AIM OF THE TASK: Reproduce the lines below exactly. Begin with the first, end with the line containing "to the necessity", and leave out the pictures.

(Records excerpted from a collection)
== == ==

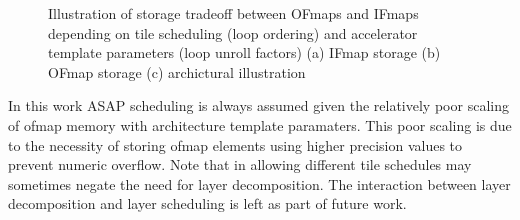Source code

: \begin{figure}
    \centering
    \hspace{0.1cm} 
    \caption{Illustration of storage tradeoff between OFmaps and IFmaps depending on tile scheduling (loop ordering) and accelerator template parameters (loop unroll factors) (a) IFmap storage (b) OFmap storage (c) archictural illustration}
    \label{fig:Fmap_scaling}
\end{figure}

In this work ASAP scheduling is always assumed given the relatively poor scaling
of ofmap memory with architecture template paramaters. This poor scaling is due
to the necessity of storing ofmap elements using higher precision values to
prevent numeric overflow. Note that in allowing different tile schedules may
sometimes negate the need for layer decomposition. The interaction between layer
decomposition and layer scheduling is left as part of future work.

== == ==

YOUR RESPONSE:
Source code

: \begin{figure}
    \centering
    \hspace{0.1cm} 
    \caption{Illustration of storage tradeoff between OFmaps and IFmaps depending on tile scheduling (loop ordering) and accelerator template parameters (loop unroll factors) (a) IFmap storage (b) OFmap storage (c) archictural illustration}
    \label{fig:Fmap_scaling}
\end{figure}

In this work ASAP scheduling is always assumed given the relatively poor scaling
of ofmap memory with architecture template paramaters. This poor scaling is due
to the necessity of storing ofmap elements using higher precision values to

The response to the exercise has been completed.